Translate this sentence from the director nomination excerpt into Spanish: "His responsibilities included projects for mergers and acquisitions, fraud investigations, arbitrations and debt and equity offerings."

═══ Selected extract

The Board of Directors has nominated the following persons to serve as directors:

FRANCIS T. NUSSPICKEL

DIRECTOR

Mr. Nusspickel is a retired partner of Arthur Andersen LLP with 35 years of public accounting experience. He served as a member of Arthur Andersen’s Transportation Industry Group and worldwide Industry Head for the Ocean Shipping segment. His responsibilities included projects for mergers and acquisitions, fraud investigations, arbitrations and debt and equity offerings. He was President of the New York State Society of Certified Public Accountants from 1996 to 1997, a member of the AICPA Council from 1992 to 1998, and is presently Chairman of the Professional Ethics Committee of the New York State Society of Certified Public Accountants. Mr. Nusspickel is also a Director of Symmetry Medical Inc., a New York Stock Exchange listed medical device manufacturer.

══════
═══ Excerpted records

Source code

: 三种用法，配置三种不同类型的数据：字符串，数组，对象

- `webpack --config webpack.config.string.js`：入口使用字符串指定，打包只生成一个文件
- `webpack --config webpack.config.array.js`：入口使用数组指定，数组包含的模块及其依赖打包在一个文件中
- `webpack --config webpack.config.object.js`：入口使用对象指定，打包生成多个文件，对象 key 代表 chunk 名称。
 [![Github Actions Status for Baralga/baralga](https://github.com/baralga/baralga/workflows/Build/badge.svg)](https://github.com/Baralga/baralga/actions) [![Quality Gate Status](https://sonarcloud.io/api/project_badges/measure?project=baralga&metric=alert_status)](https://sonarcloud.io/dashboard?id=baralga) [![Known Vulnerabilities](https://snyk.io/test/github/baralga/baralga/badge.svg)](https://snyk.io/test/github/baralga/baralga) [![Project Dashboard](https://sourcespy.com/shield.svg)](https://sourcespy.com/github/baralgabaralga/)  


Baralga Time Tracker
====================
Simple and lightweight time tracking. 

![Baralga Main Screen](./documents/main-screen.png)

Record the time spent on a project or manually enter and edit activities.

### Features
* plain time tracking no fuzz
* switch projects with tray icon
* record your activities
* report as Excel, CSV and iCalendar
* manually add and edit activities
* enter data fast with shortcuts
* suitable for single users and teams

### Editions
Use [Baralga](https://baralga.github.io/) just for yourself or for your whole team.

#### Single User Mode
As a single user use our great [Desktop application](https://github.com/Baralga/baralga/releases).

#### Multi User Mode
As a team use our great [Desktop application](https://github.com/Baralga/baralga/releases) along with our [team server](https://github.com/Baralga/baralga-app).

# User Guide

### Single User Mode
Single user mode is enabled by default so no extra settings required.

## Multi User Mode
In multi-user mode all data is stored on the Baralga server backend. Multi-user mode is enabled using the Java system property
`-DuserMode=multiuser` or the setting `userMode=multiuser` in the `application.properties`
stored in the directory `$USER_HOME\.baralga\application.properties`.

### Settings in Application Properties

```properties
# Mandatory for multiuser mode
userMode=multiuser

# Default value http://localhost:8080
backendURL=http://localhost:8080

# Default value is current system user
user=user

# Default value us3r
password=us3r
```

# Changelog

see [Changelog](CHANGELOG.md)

══════

> **Answer to the exercise**
Sus responsabilidades incluían proyectos de fusiones y adquisiciones, investigaciones de fraude, arbitrajes y ofertas de deuda y de acciones.